We have a modern equivalent in the idea of mortal sin and venial sin, the suggestion being that venial sin is bad, but it is not as bad as mortal sin. The problem with this thinking is that it is not biblical. God does not make those distinctions. There is no such thing as a mortal sin or a venial sin.

The Pharisees were trying to open up a debate about greater commandments and lesser commandments. Instead Jesus went to the heart of the matter. He said, “‘You must love the Lord your God with all your heart, all your soul, and all your mind.’ This is the first and greatest commandment” (Matthew 22:37–38). This was known as the Shema, something every Jew would have been very well-acquainted with.

Jesus was essentially saying, “Instead of worrying about all of these little commandments and which sin is worse than the other, get back to this: Love God with all of your being, and all of this stuff will be sorted out.”

It makes complete sense, doesn’t it? Because if I really love the Lord my God with all of my heart, soul and mind, then I naturally will want to do what He wants me to do. The Ten Commandments are divided into two sections: The first four commandments have to do with our relationship with God, while the final six deal with our relationship with others.

If I really love the Lord my God with all of my heart, soul and mind, then I will not want to have another God before Him or worship a false idol or take His name in vain. And if I love my neighbor as I love myself, then I will not want to steal from him or kill her or covet something that belongs to them. The idea is that if I can fully grasp this basic truth of loving God, then everything else will find its proper place.

It was Augustine who said to love God and do what you please. That sounds like a dangerous assertion. But really if we love God as we ought to, then we will want to do the things that please God.

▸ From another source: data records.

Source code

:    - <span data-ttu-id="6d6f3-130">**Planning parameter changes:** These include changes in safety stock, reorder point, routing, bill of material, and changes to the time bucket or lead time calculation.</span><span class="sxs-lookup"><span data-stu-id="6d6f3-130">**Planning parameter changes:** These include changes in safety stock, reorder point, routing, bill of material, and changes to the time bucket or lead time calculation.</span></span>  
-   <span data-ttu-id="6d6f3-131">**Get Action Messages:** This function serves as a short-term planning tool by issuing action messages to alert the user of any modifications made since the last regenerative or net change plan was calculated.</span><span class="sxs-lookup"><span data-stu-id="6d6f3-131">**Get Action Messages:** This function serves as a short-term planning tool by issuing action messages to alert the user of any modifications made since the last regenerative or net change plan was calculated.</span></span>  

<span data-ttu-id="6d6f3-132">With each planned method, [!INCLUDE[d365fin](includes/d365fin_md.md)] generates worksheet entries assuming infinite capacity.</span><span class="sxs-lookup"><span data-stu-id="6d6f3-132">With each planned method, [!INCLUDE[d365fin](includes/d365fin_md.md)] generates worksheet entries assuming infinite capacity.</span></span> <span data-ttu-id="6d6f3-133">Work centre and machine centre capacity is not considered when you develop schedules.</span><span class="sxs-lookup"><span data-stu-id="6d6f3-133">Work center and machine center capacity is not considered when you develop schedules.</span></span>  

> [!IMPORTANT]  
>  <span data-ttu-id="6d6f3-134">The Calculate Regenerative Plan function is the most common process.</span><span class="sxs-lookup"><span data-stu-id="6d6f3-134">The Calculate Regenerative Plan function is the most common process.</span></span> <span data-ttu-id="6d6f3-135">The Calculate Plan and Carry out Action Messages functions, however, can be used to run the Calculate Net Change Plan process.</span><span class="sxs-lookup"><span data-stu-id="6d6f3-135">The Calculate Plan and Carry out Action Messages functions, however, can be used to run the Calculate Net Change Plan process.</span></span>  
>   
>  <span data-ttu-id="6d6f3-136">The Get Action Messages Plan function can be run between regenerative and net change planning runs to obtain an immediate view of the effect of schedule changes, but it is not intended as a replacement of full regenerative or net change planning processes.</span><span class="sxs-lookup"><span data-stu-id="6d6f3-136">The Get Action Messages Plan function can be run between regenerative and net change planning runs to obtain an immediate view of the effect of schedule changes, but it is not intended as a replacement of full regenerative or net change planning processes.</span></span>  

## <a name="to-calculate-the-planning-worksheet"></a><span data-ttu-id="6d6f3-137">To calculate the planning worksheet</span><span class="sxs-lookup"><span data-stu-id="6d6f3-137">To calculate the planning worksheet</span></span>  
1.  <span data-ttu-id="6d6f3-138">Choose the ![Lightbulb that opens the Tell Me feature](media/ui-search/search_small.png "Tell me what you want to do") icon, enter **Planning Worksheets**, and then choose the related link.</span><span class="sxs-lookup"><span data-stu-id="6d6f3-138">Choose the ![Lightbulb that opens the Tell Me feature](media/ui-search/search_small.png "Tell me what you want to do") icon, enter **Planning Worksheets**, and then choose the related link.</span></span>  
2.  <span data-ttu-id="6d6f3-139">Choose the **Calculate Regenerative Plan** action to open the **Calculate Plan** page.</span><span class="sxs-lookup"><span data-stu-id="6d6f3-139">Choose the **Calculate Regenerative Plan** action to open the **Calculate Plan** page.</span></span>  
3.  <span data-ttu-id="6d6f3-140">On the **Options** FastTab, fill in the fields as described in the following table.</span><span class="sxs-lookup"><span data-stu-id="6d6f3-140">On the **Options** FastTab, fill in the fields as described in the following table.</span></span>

So when Jesus said, “Love the Lord your God with all your heart, all your soul, and all your mind” (Mark’s Gospel adds the word “strength” as well), it means that we are to love God with every part of our being.

For the Hebrew mind, the heart spoke of the center, or the core, of one’s being. The word “soul,” for the Hebrew, referred to emotion. And loving God with our mind carries the meaning of moving ahead with energy and strength. Genuine love for God is intelligent. It is feeling. It is willing. And it is serving.

I know people who are sticklers for correct doctrine, yet many of them are miserable, mean, arrogant and condemning. They will take the truth and use it like a sledgehammer in the life of another. I also know people who are very active and busy for God, but their love for him seems to be lacking.

If we can learn to love God as we ought to, then everything in life will come into its proper place and balance.